Es war ein schöner Anblick, als sich am Sonntagnachmittag bei strahlendem Sonnenschein gegen 800 Musikanten und Tambouren auf dem Fussballplatz zum Gesamtchor versammelten. Unter der Leitung des Schmittner Dirigenten Bruno Hayoz setzten sie mit «Gruss aus Schmitten» den musikalischen Schlusspunkt unter das 18. Bezirksmusikfest.

Zuvor hatten Musikanten und Publikum dem Dirigenten der Walliser Gastmusik «Union Instrumentale de Laytron», Yves Sauther, aus vollen Kehlen ein Geburtstagsständchen gegeben.

Mehrere Höhepunkte

Müde, aber glücklich blickte das Organisationskomitee gestern Nachmittag auf vier bewegte Tage zurück. «Der Gesamtchor war sicher ein Höhepunkt», sagte Elmar Rudaz, Präsident der Musikgesellschaft Schmitten. Aber auch der Marschmusikwettbewerb und die Wettvorträge werden den Musikanten in guter Erinnerung bleiben. Bruno Fasel, Vize-OK-Präsident, freute sich vor allem über die vielen Zuschauer, welche die Darbietungen in den Wettspiellokalen oder am Strassenrand mitverfolgt hatten.

Auch seitens der Musikanten habe man nur positive Echos gehört. Experte Armin Renggli (siehe auch Kasten) lobte den gut durchdachten Zeitplan.

Unterstützung im Dorf

«Es ist alles sehr gut gelaufen», erklärte Bruno Fasel, der die Leitung des OK Anfang Jahr nach dem Ausfall von Urs Stampfli übernommen hatte. Das gute Gelingen führte er einerseits darauf zurück, dass jedes Mitglied des OK seine Aufgaben pflichtbewusst wahrgenommen hätte. «Alle versuchten einander zu helfen, wo es nötig war.» Andererseits habe man auch auf die Unterstützung der Ortsvereine zählen können. «Man darf nicht vergessen, dass in diesen Tagen bis zu 250 Leute im Einsatz waren. Ohne freiwillige Helfer könnte man so einen Anlass gar nicht durchführen.»

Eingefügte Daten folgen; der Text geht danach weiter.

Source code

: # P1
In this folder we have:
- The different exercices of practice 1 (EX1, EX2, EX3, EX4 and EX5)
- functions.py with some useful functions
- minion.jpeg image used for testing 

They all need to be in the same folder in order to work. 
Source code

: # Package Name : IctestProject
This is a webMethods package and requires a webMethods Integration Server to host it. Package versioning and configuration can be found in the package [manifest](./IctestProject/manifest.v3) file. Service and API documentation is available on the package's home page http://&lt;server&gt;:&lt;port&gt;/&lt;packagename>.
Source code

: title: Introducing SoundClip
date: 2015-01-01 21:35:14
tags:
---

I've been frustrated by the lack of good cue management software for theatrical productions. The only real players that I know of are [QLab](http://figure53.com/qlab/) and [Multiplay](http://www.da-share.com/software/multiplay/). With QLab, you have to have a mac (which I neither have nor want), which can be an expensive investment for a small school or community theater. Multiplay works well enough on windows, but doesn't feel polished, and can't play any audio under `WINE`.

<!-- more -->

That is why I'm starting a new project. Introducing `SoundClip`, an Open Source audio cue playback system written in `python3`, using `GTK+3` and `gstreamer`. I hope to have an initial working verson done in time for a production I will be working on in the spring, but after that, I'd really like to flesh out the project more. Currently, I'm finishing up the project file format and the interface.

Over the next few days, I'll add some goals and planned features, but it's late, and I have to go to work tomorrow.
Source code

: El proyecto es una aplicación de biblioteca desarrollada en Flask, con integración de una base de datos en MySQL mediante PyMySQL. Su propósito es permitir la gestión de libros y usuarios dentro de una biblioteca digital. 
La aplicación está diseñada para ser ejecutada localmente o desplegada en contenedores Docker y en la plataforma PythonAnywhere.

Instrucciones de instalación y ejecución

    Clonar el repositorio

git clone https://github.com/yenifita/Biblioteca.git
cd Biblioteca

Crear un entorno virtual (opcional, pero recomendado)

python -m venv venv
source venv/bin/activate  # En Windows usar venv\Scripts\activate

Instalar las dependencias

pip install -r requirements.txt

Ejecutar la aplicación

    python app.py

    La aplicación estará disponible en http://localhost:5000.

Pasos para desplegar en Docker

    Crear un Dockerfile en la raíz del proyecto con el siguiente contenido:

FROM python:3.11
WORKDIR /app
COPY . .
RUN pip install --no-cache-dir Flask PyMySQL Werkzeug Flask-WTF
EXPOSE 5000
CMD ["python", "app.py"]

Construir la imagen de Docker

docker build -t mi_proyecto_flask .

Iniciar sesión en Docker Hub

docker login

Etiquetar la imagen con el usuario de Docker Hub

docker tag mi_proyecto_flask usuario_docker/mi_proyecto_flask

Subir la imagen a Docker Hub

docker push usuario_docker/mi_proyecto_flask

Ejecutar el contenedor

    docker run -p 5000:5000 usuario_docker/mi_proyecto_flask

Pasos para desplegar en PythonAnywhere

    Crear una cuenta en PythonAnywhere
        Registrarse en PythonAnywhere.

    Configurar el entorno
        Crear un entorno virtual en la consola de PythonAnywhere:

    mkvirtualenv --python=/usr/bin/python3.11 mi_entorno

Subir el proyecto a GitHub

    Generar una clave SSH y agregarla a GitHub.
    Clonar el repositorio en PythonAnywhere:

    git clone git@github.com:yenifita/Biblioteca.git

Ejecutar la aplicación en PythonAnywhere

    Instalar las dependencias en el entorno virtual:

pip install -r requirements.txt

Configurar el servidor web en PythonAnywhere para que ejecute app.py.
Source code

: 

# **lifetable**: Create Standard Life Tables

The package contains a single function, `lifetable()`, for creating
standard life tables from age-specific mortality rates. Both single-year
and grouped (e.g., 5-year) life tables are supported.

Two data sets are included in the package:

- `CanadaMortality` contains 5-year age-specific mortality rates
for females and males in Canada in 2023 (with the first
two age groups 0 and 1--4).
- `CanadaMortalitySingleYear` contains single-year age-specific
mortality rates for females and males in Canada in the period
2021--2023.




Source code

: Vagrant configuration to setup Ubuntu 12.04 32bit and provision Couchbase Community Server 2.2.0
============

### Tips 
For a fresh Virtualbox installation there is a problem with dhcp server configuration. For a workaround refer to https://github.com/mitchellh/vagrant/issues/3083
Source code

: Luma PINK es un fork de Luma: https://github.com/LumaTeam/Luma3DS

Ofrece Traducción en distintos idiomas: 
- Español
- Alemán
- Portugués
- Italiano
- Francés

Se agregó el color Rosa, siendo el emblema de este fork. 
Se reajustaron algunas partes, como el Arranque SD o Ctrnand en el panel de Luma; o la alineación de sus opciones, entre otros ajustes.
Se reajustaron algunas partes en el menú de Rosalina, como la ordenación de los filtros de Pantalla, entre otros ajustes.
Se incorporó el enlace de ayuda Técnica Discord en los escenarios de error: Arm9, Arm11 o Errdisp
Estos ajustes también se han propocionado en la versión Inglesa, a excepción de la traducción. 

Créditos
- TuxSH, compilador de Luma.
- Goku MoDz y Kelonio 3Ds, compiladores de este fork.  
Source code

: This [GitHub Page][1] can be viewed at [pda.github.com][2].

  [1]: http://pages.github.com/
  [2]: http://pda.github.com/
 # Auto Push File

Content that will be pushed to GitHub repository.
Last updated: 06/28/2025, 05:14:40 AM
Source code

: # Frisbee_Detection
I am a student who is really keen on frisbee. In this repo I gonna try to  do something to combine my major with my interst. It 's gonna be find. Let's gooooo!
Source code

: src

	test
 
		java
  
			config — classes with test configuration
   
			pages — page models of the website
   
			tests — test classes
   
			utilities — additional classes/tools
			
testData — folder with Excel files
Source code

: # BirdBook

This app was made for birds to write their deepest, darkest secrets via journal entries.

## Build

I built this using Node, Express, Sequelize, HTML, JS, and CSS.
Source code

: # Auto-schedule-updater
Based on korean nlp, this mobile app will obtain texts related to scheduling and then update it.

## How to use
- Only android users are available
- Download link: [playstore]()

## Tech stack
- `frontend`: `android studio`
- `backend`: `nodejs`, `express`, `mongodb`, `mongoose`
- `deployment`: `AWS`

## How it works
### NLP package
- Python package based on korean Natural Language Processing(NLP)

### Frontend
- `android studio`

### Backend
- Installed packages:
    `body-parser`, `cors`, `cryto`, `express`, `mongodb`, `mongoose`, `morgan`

Froh war das OK auch, dass sich die Infrastruktur bewährt hat. «Wenn der Anlass finanziell ein Erfolg wird, dann nur, weil wir die vorhandenen Lokalitäten verwenden durften», hielt Elmar Rudaz fest.

Das Wetterglück habe dazu beigetragen, dass der Anlass ein Erfolg wurde. Man sei froh, dass der Schlechtwetter-Plan nicht zum Einsatz kommen musste», meinte Elmar Rudaz.

Die beiden schätzen, dass an den vier Tagen bis zu 4500 Besucher in Schmitten weilten. Das Unterhaltungsprogramm ist gut angekommen, unter anderem auch, weil das schöne Frühlingswetter die Leute in Partylaune versetzte.

Bruno Fasel unterstrich auch den Erfolg des Schmittner Abends am Freitag. «Ich bin stolz darauf, was geboten worden ist, vor allem vom Nachwuchs in den Vereinen.» Schmitten habe sich von seiner besten Seite gezeigt.